2

I have this locally defined python function that works fine when inserting data into a redshift table:

def _insert_data(table_name, values_list):
    insert_base_sql = f"INSERT INTO {table_name} VALUES"
    insert_sql = insert_base_sql + ','.join([str(row) for row in values_list])
    <run_local_python_code_to_execute_insert_sql>

The values_list is a list of tuples, each with the same number of elements as columns in table_name (even though I don't explicitly assert/check that in this function). However, I'm failing to find a way to insert a NULL value for a smallint column. Here's the schema for the table in question (no DEFAULT values were assigned to columns at table creation):

 schemaname |      tablename      |    column    |         type          | encoding | distkey | sortkey | notnull
------------+---------------------+--------------+-----------------------+----------+---------+---------+---------
 public     | table               | col1         | bigint                | lzo      | t       |       1 | f
 public     | table               | col2         | date                  | lzo      | f       |       2 | f
 public     | table               | col3         | smallint              | lzo      | f       |       3 | f
 public     | table               | col4         | smallint              | lzo      | f       |       4 | f
 public     | table               | col5         | double precision      | none     | f       |       0 | f
 public     | table               | col6         | bigint                | lzo      | f       |       0 | f
 public     | table               | col7         | character varying(48) | bytedict | f       |       0 | f

I'm specifically trying to insert NULL values for col3 and col4; I've tried creating tuples with '' and 'NULL' but run into this error: Error: invalid input syntax for integer: "NULL".

For what it's worth, here's what a scrubbed row ends up looking like in the INSERT statement: ('bigint_value', 'dt_value', 'NULL', 'NULL', 'double_value', 'bigint_value', 'string_name')

Scott Borden
  • 177
  • 1
  • 2
  • 14
  • Have you tried using the value of `None` in the place where you want the `NULL`s to be? – scwagner Nov 27 '17 at 23:11
  • Yup - that was my first thought too; resulted in this error: `Error: column "none" does not exist in table_name` (rows looked like `('bigint_value', 'dt_value', None, None, 'double_value', 'bigint_value', 'string_name')`) – Scott Borden Nov 27 '17 at 23:30
  • To insert null use the keyword NULL with no quotes. – Scott Marlowe Nov 28 '17 at 00:37
  • Yup - @alecxe's answer below helped. Moving away from `','.join([str(row) for row in values_list])` & using placeholders instead worked. – Scott Borden Nov 29 '17 at 18:32

1 Answers1

1

The approach you are taking is quite dangerous by itself. Constructing queries using string concatenation and formatting is error-prone and not secure - you are making your query vulnerable to SQL injection attacks.

## Provided records
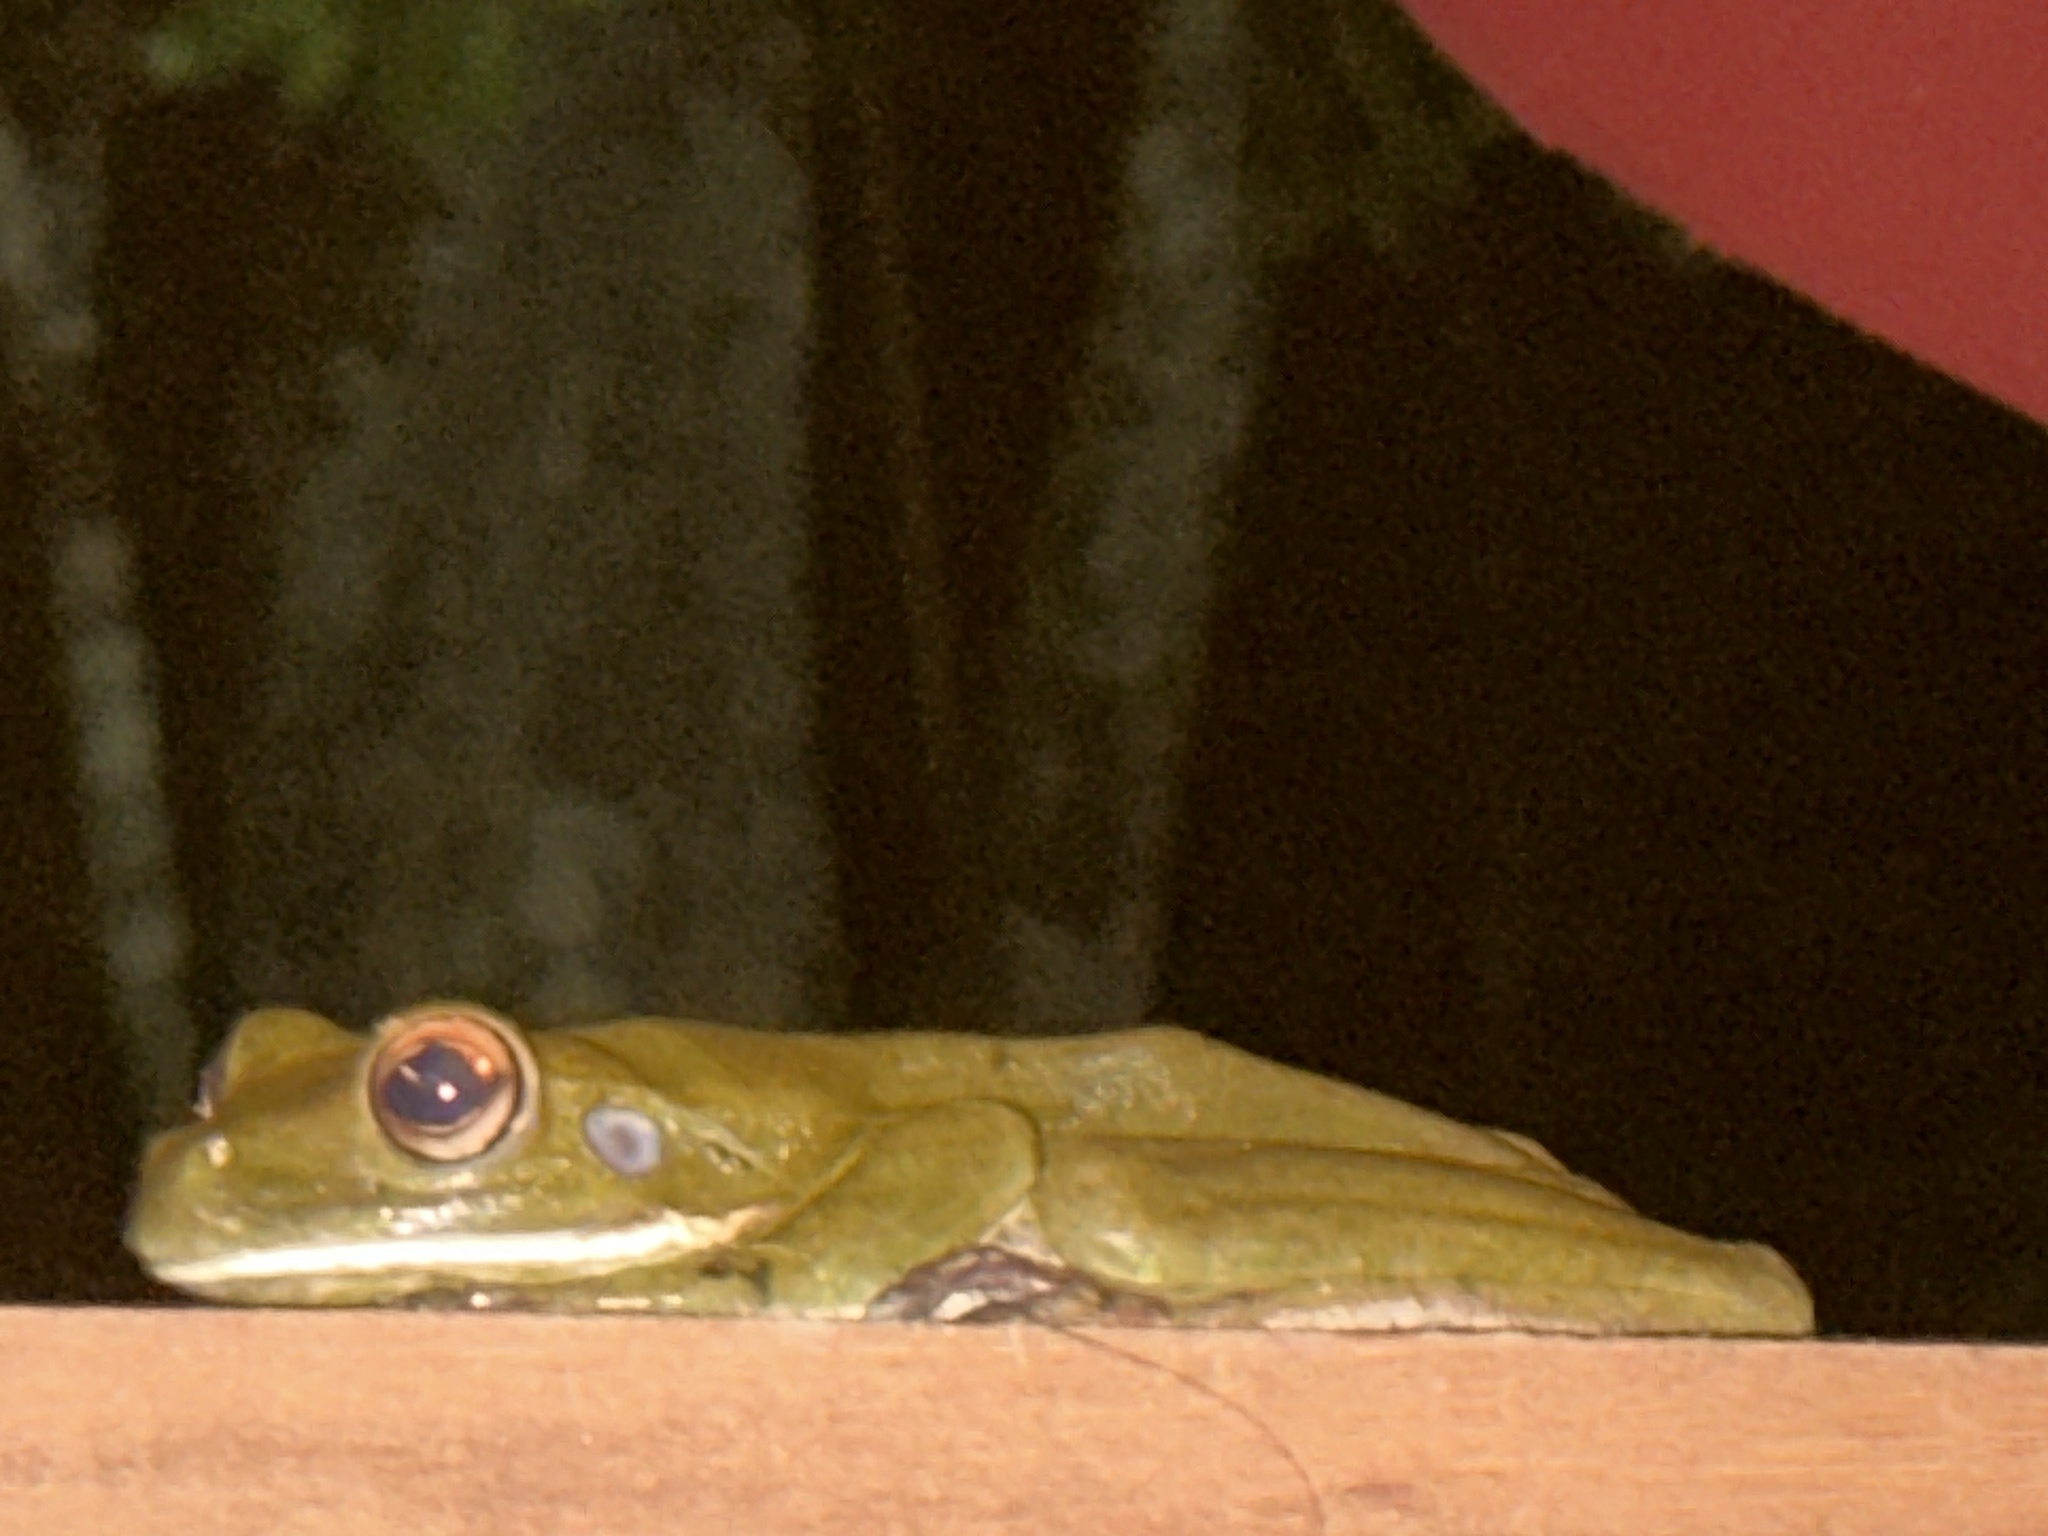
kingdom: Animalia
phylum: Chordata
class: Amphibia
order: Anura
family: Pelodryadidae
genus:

## What you need to do
1. Summarize the Redshift thread in two sentences.
2. Repeat the part of the Redshift thread starting at "The approach you" and ending at "SQL injection attacks.".
The listing has no role here.

## Solutions below
1. A Python function builds a Redshift INSERT statement by joining stringified tuples, but it fails to put NULL into the smallint columns col3 and col4, whether the tuples hold '' and 'NULL' or None. Commenters suggest None and the unquoted keyword NULL, the answer warns that building queries by string concatenation invites SQL injection, and the asker reports that switching to placeholders worked.

2.
The approach you are taking is quite dangerous by itself. Constructing queries using string concatenation and formatting is error-prone and not secure - you are making your query vulnerable to SQL injection attacks.